THE PROBLEM: Resume the jury duty account from the point where it stops, writing what comes after its final sentence.

PASSAGE SHOWN:
-- -- --
Jury Life pt. 1: The Gathering of 45A

Monday morning two weeks ago, I, along with about fifty other shuffling citizens in group 45A, made the bleary trek to report to the Hall of Justice at the ungodly hour of 9 am. I chose to take the bus to town, as the Web site implied that parking was a hassle.

I tromped down to the bus stop in a light rain (the weather lingered an ENTIRE HOUR longer than my phone said it would), loaded up the transit app that gives real-time bus updates, loaded the other app to purchase my bus tickets, and then stood in the rain wearing a sweater and cargo shorts.

While I waited two men all bundled up in brightly-colored foul-weather gear, hoods pulled up over their heads, walked by. They both smiled at me, and when I smiled back one gestured at the clouds overhead and said, “Something something Amigo! Something something something!” and laughed.

I laughed also, shook my head sadly and said, “Yeah…” Even though I understood only one word he spoke, I knew exactly what he was saying. We parted friends. Or at least, amigos.
-- -- --
Stored items:
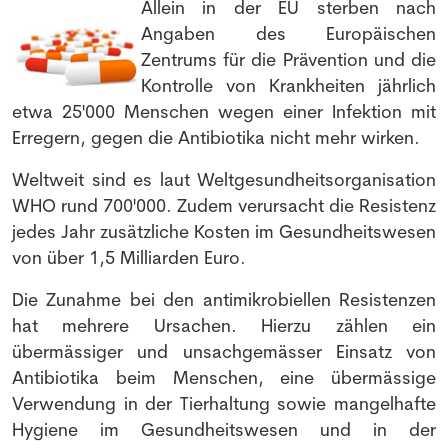
Allein in der EU sterben nach
Angaben des Europäischen
Zentrums für die Prävention und die
Kontrolle von Krankheiten jährlich
etwa 25'000 Menschen wegen einer Infektion mit
Erregern, gegen die Antibiotika nicht mehr wirken.
Weltweit sind es laut Weltgesundheitsorganisation
WHO rund 700'000. Zudem verursacht die Resistenz
jedes Jahr zusätzliche Kosten im Gesundheitswesen
von über 1,5 Milliarden Euro.
Die Zunahme bei den antimikrobiellen Resistenzen
hat mehrere Ursachen. Hierzu zählen ein
übermässiger und unsachgemässer Einsatz von
Antibiotika beim Menschen, eine übermässige
Verwendung in der Tierhaltung sowie mangelhafte
Hygiene im Gesundheitswesen und in der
-- -- --
TASK OUTPUT:
But honestly, unless hypothermia is an issue, getting wet doesn’t bother me that much. It’s an attitude I consciously adopted from a good friend of mine who went to college in Washington and didn’t carry an umbrella during gentle rains, to the bemusement of his peers. That attitude was reinforced when I started biking to work, and I realized that rain was not a big deal except for the mess — and that’s what fenders are for.

But I digress. The bus ride was uneventful. After I had I reached the Hall of Justice, set off the metal detector with my belt buckle, nearly mooned the people in line behind me when I took my belt off, and finally got through and regathered, I went up to the second floor to discover a long line of new jurors.

The line moved quickly; when I reached the front the barcode on my jury-summons postcard was scanned and I was handed a piece of paper and instructed where to go to do my next bit of waiting. I was not asked for any sort of identification. I guess Jury Imposters are not a prevalent problem. Or are they? How would we know? Is someone out there searching mailboxes for jury summons so that they can go and decide the fates of strangers? Or perhaps there’s an underground industry of Jury-Substitutes that people hire so they don’t have to report themselves.

I found my way to the Jury waiting room, which was already overfilled and people were still coming in. Department 45 was not the only courtroom seating a new jury that day, it appeared. It was warm in that room, and there weren’t enough seats, but I am still healthy enough to stand for a little while at least. But you know what happens when you pack a bunch of people from different communities into a room like that? I’ll tell you in a future episode. (Hint: that episode may or may not be called “Jury Plague”.)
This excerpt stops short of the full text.